Start of Dataset excerpts
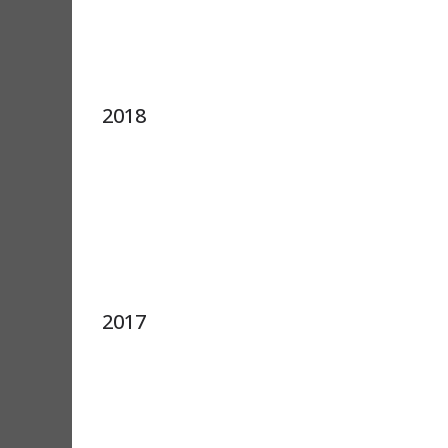
2018
2017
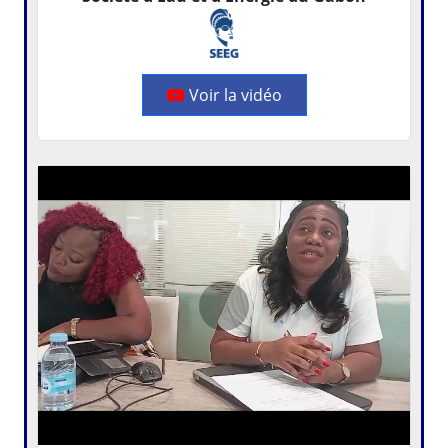
Voir la vidéo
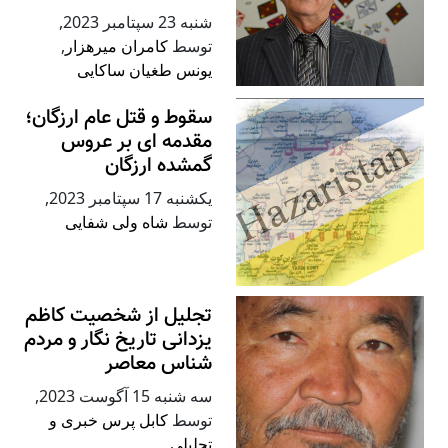
شنبه 23 سپتامبر 2023
,
توسط
کامران میرهزار
,
یونس طغیان ساکایی
سقوط و قتل‌ عام ارزگان؛
مقدمه ای بر عروس
گمشده ارزگان
يكشنبه 17 سپتامبر 2023
,
توسط
شاه ولی شفایی
تجلیل از شخصیت کاظم
یزدانی تاریخ نگار و مردم
شناس معاصر
سه شنبه 15 آگوست 2023
,
توسط
کابل پرس خبری و
تحلیلی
End of Dataset excerpts
- [How to complete this task] Reproduce every one of the lines above word for word, leaving out the pictures.

- [Answer section]
2018
2017
Voir la vidéo
شنبه 23 سپتامبر 2023
,
توسط
کامران میرهزار
,
یونس طغیان ساکایی
سقوط و قتل‌ عام ارزگان؛
مقدمه ای بر عروس
گمشده ارزگان
يكشنبه 17 سپتامبر 2023
,
توسط
شاه ولی شفایی
تجلیل از شخصیت کاظم
یزدانی تاریخ نگار و مردم
شناس معاصر
سه شنبه 15 آگوست 2023
,
توسط
کابل پرس خبری و
تحلیلی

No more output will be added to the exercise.